The input:

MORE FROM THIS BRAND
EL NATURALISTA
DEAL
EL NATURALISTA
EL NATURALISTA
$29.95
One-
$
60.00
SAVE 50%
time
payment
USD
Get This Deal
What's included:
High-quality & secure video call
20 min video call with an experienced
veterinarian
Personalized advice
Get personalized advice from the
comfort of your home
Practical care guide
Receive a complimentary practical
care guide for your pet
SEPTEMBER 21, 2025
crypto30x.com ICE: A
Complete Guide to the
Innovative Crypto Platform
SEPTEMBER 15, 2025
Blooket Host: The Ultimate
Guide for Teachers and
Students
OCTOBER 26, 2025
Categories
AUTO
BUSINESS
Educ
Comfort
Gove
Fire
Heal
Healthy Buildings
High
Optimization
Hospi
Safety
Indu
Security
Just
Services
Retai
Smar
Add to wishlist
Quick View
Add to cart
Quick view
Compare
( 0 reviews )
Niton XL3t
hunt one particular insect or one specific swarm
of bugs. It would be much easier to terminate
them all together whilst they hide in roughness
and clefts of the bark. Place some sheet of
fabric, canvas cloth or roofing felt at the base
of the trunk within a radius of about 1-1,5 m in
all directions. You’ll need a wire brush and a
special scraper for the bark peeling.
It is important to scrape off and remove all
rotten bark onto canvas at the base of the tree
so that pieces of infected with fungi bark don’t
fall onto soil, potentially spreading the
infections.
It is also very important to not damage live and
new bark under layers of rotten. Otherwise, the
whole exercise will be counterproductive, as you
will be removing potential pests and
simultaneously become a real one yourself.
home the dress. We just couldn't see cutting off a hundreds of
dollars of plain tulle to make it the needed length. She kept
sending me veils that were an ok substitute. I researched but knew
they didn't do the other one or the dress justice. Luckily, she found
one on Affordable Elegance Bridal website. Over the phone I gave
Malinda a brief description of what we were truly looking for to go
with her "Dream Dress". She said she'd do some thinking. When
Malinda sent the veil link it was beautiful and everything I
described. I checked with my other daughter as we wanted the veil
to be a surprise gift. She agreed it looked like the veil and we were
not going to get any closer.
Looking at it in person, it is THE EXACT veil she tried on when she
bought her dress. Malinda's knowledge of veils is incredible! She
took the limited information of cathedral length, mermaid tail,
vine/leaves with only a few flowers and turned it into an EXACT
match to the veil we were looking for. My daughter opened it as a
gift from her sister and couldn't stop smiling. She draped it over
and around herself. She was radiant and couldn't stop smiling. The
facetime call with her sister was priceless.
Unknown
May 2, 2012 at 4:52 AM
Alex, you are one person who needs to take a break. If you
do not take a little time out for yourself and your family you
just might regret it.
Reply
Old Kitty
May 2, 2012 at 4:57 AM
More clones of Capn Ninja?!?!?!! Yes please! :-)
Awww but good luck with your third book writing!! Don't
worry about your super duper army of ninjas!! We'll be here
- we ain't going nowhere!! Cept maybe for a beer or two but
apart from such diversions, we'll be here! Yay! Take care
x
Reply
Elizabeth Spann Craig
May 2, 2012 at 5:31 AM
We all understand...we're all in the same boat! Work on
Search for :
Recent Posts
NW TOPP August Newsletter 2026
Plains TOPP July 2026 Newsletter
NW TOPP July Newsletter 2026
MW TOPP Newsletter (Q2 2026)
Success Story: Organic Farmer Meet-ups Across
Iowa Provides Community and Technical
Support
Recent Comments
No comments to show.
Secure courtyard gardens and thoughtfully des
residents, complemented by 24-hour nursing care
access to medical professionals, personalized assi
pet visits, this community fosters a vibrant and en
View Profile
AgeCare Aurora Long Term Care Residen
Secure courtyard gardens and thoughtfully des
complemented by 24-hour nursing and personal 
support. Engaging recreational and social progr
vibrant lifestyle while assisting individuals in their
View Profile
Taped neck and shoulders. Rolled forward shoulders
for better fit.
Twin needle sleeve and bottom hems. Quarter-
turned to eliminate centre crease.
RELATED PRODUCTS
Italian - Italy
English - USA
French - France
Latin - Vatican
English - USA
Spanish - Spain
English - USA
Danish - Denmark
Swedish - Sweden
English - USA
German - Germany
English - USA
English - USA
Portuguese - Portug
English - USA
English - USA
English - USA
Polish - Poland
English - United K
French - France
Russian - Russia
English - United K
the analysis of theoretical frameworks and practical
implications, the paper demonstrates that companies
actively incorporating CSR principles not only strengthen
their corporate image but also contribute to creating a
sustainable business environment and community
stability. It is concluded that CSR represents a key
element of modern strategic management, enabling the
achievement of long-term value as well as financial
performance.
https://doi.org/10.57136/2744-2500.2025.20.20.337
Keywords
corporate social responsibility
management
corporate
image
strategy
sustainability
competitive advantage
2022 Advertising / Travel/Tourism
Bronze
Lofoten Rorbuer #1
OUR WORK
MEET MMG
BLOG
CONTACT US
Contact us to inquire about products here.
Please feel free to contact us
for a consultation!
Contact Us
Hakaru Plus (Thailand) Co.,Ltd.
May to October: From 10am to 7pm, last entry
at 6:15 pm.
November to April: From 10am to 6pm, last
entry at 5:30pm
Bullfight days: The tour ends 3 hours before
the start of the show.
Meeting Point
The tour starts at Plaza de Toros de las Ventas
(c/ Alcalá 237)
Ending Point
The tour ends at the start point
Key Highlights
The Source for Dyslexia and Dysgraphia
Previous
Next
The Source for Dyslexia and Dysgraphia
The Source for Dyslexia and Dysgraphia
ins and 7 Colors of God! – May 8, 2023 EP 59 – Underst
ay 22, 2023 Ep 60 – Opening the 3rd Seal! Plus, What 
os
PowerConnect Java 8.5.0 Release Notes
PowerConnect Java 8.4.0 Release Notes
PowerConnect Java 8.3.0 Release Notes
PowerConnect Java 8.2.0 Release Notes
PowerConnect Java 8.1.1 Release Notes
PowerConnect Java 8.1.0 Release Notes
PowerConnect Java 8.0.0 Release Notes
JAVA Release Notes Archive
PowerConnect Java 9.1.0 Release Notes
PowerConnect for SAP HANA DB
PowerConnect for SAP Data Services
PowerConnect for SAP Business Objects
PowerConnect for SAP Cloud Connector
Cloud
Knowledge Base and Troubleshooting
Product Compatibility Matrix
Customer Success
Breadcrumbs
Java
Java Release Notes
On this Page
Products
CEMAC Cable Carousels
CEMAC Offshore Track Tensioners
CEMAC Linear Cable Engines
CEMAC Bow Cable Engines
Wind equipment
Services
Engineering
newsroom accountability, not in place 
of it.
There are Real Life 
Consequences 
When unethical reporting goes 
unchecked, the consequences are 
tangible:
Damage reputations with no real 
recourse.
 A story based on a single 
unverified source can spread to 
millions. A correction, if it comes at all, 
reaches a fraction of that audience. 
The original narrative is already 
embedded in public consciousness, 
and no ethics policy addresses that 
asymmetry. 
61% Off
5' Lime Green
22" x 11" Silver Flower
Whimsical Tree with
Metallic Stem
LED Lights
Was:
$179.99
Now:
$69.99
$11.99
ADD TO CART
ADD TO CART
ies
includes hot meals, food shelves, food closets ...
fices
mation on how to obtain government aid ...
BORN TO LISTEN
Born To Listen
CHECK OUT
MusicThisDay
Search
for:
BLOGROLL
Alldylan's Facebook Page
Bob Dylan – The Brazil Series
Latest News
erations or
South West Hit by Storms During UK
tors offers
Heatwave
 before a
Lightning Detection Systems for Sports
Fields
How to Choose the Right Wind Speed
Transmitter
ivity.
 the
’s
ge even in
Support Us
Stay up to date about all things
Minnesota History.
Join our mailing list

About this exercise: Reproduce the rows above, replacing "Niton XL3t" with "Niton XL5" wherever it occurs and leaving every other line unchanged.

Answer below:
MORE FROM THIS BRAND
EL NATURALISTA
DEAL
EL NATURALISTA
EL NATURALISTA
$29.95
One-
$
60.00
SAVE 50%
time
payment
USD
Get This Deal
What's included:
High-quality & secure video call
20 min video call with an experienced
veterinarian
Personalized advice
Get personalized advice from the
comfort of your home
Practical care guide
Receive a complimentary practical
care guide for your pet
SEPTEMBER 21, 2025
crypto30x.com ICE: A
Complete Guide to the
Innovative Crypto Platform
SEPTEMBER 15, 2025
Blooket Host: The Ultimate
Guide for Teachers and
Students
OCTOBER 26, 2025
Categories
AUTO
BUSINESS
Educ
Comfort
Gove
Fire
Heal
Healthy Buildings
High
Optimization
Hospi
Safety
Indu
Security
Just
Services
Retai
Smar
Add to wishlist
Quick View
Add to cart
Quick view
Compare
( 0 reviews )
Niton XL5
hunt one particular insect or one specific swarm
of bugs. It would be much easier to terminate
them all together whilst they hide in roughness
and clefts of the bark. Place some sheet of
fabric, canvas cloth or roofing felt at the base
of the trunk within a radius of about 1-1,5 m in
all directions. You’ll need a wire brush and a
special scraper for the bark peeling.
It is important to scrape off and remove all
rotten bark onto canvas at the base of the tree
so that pieces of infected with fungi bark don’t
fall onto soil, potentially spreading the
infections.
It is also very important to not damage live and
new bark under layers of rotten. Otherwise, the
whole exercise will be counterproductive, as you
will be removing potential pests and
simultaneously become a real one yourself.
home the dress. We just couldn't see cutting off a hundreds of
dollars of plain tulle to make it the needed length. She kept
sending me veils that were an ok substitute. I researched but knew
they didn't do the other one or the dress justice. Luckily, she found
one on Affordable Elegance Bridal website. Over the phone I gave
Malinda a brief description of what we were truly looking for to go
with her "Dream Dress". She said she'd do some thinking. When
Malinda sent the veil link it was beautiful and everything I
described. I checked with my other daughter as we wanted the veil
to be a surprise gift. She agreed it looked like the veil and we were
not going to get any closer.
Looking at it in person, it is THE EXACT veil she tried on when she
bought her dress. Malinda's knowledge of veils is incredible! She
took the limited information of cathedral length, mermaid tail,
vine/leaves with only a few flowers and turned it into an EXACT
match to the veil we were looking for. My daughter opened it as a
gift from her sister and couldn't stop smiling. She draped it over
and around herself. She was radiant and couldn't stop smiling. The
facetime call with her sister was priceless.
Unknown
May 2, 2012 at 4:52 AM
Alex, you are one person who needs to take a break. If you
do not take a little time out for yourself and your family you
just might regret it.
Reply
Old Kitty
May 2, 2012 at 4:57 AM
More clones of Capn Ninja?!?!?!! Yes please! :-)
Awww but good luck with your third book writing!! Don't
worry about your super duper army of ninjas!! We'll be here
- we ain't going nowhere!! Cept maybe for a beer or two but
apart from such diversions, we'll be here! Yay! Take care
x
Reply
Elizabeth Spann Craig
May 2, 2012 at 5:31 AM
We all understand...we're all in the same boat! Work on
Search for :
Recent Posts
NW TOPP August Newsletter 2026
Plains TOPP July 2026 Newsletter
NW TOPP July Newsletter 2026
MW TOPP Newsletter (Q2 2026)
Success Story: Organic Farmer Meet-ups Across
Iowa Provides Community and Technical
Support
Recent Comments
No comments to show.
Secure courtyard gardens and thoughtfully des
residents, complemented by 24-hour nursing care
access to medical professionals, personalized assi
pet visits, this community fosters a vibrant and en
View Profile
AgeCare Aurora Long Term Care Residen
Secure courtyard gardens and thoughtfully des
complemented by 24-hour nursing and personal 
support. Engaging recreational and social progr
vibrant lifestyle while assisting individuals in their
View Profile
Taped neck and shoulders. Rolled forward shoulders
for better fit.
Twin needle sleeve and bottom hems. Quarter-
turned to eliminate centre crease.
RELATED PRODUCTS
Italian - Italy
English - USA
French - France
Latin - Vatican
English - USA
Spanish - Spain
English - USA
Danish - Denmark
Swedish - Sweden
English - USA
German - Germany
English - USA
English - USA
Portuguese - Portug
English - USA
English - USA
English - USA
Polish - Poland
English - United K
French - France
Russian - Russia
English - United K
the analysis of theoretical frameworks and practical
implications, the paper demonstrates that companies
actively incorporating CSR principles not only strengthen
their corporate image but also contribute to creating a
sustainable business environment and community
stability. It is concluded that CSR represents a key
element of modern strategic management, enabling the
achievement of long-term value as well as financial
performance.
https://doi.org/10.57136/2744-2500.2025.20.20.337
Keywords
corporate social responsibility
management
corporate
image
strategy
sustainability
competitive advantage
2022 Advertising / Travel/Tourism
Bronze
Lofoten Rorbuer #1
OUR WORK
MEET MMG
BLOG
CONTACT US
Contact us to inquire about products here.
Please feel free to contact us
for a consultation!
Contact Us
Hakaru Plus (Thailand) Co.,Ltd.
May to October: From 10am to 7pm, last entry
at 6:15 pm.
November to April: From 10am to 6pm, last
entry at 5:30pm
Bullfight days: The tour ends 3 hours before
the start of the show.
Meeting Point
The tour starts at Plaza de Toros de las Ventas
(c/ Alcalá 237)
Ending Point
The tour ends at the start point
Key Highlights
The Source for Dyslexia and Dysgraphia
Previous
Next
The Source for Dyslexia and Dysgraphia
The Source for Dyslexia and Dysgraphia
ins and 7 Colors of God! – May 8, 2023 EP 59 – Underst
ay 22, 2023 Ep 60 – Opening the 3rd Seal! Plus, What 
os
PowerConnect Java 8.5.0 Release Notes
PowerConnect Java 8.4.0 Release Notes
PowerConnect Java 8.3.0 Release Notes
PowerConnect Java 8.2.0 Release Notes
PowerConnect Java 8.1.1 Release Notes
PowerConnect Java 8.1.0 Release Notes
PowerConnect Java 8.0.0 Release Notes
JAVA Release Notes Archive
PowerConnect Java 9.1.0 Release Notes
PowerConnect for SAP HANA DB
PowerConnect for SAP Data Services
PowerConnect for SAP Business Objects
PowerConnect for SAP Cloud Connector
Cloud
Knowledge Base and Troubleshooting
Product Compatibility Matrix
Customer Success
Breadcrumbs
Java
Java Release Notes
On this Page
Products
CEMAC Cable Carousels
CEMAC Offshore Track Tensioners
CEMAC Linear Cable Engines
CEMAC Bow Cable Engines
Wind equipment
Services
Engineering
newsroom accountability, not in place 
of it.
There are Real Life 
Consequences 
When unethical reporting goes 
unchecked, the consequences are 
tangible:
Damage reputations with no real 
recourse.
 A story based on a single 
unverified source can spread to 
millions. A correction, if it comes at all, 
reaches a fraction of that audience. 
The original narrative is already 
embedded in public consciousness, 
and no ethics policy addresses that 
asymmetry. 
61% Off
5' Lime Green
22" x 11" Silver Flower
Whimsical Tree with
Metallic Stem
LED Lights
Was:
$179.99
Now:
$69.99
$11.99
ADD TO CART
ADD TO CART
ies
includes hot meals, food shelves, food closets ...
fices
mation on how to obtain government aid ...
BORN TO LISTEN
Born To Listen
CHECK OUT
MusicThisDay
Search
for:
BLOGROLL
Alldylan's Facebook Page
Bob Dylan – The Brazil Series
Latest News
erations or
South West Hit by Storms During UK
tors offers
Heatwave
 before a
Lightning Detection Systems for Sports
Fields
How to Choose the Right Wind Speed
Transmitter
ivity.
 the
’s
ge even in
Support Us
Stay up to date about all things
Minnesota History.
Join our mailing list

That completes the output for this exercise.